• [Provided text]
======
Two lines moved, one line removed. This is a perfect example of how critical vulnerabilities can hide in seemingly minor code ordering issues.


Prevention & Best Practices

1. Always Compute Bounds Before Allocations

A golden rule in C/C++: calculate the size you need before you allocate or copy. Never allocate with one size and copy with another unless you have explicitly verified the relationship between them.

// ❌ Dangerous pattern
void* buf = allocate(MAX_SIZE);
size_t actual = compute_actual_size();
memcpy(buf, src, actual); // What if actual > MAX_SIZE in some path?

// ✅ Safe pattern
size_t actual = compute_actual_size();
void* buf = allocate(actual);
memcpy(buf, src, actual); // Guaranteed to fit

2. Prefer Safe Alternatives to memcpy

Where possible, use bounds-checked alternatives:
- C11: memcpy_s() (requires explicit destination size)
- C++: std::copy with iterators and range checks
- Rust: Rust's ownership and borrowing system makes this class of bug impossible by default

// Using memcpy_s (C11/Windows)
======
(Stored entries)
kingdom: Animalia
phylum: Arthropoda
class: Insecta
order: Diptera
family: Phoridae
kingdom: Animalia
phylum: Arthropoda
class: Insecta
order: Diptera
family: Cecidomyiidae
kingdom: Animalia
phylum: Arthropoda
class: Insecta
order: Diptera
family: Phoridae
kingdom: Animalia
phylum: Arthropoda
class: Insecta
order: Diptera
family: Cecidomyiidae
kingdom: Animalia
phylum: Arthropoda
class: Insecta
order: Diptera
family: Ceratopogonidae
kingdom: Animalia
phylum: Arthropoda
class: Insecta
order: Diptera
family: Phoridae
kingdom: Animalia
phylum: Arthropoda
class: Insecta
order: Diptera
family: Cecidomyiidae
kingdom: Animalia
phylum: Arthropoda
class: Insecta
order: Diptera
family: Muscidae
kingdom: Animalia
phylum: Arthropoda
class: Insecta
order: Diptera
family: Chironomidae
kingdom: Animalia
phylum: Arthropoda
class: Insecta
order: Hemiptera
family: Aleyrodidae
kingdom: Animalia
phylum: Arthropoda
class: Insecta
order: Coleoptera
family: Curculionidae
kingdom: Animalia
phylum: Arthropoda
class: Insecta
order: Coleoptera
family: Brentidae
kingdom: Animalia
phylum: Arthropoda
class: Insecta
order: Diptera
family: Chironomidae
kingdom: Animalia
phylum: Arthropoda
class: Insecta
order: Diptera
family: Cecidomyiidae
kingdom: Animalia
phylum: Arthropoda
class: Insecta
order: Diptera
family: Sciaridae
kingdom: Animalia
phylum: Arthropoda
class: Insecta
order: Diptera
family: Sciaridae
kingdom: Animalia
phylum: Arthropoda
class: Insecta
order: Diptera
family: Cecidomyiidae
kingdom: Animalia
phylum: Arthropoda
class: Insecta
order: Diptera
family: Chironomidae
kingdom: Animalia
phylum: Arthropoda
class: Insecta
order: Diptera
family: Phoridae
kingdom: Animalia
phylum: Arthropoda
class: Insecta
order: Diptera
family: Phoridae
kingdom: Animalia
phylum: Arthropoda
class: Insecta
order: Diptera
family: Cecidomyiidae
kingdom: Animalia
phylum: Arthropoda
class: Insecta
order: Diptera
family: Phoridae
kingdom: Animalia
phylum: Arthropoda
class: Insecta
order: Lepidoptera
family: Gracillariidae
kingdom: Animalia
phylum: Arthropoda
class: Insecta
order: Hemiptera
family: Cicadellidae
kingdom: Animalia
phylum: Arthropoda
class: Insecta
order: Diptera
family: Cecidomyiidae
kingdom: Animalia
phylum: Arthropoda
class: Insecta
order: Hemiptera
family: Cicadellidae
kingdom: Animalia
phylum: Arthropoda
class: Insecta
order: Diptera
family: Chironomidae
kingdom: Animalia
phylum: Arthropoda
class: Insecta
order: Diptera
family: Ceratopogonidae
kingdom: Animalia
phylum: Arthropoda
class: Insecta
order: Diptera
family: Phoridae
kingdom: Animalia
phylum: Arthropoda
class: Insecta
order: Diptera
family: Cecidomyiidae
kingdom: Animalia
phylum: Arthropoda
======
• [Required task] In the provided text, which C11 function is given as a bounds-checked alternative to memcpy? The material above is separate from the provided text.

• [Response to this exercise] memcpy_s()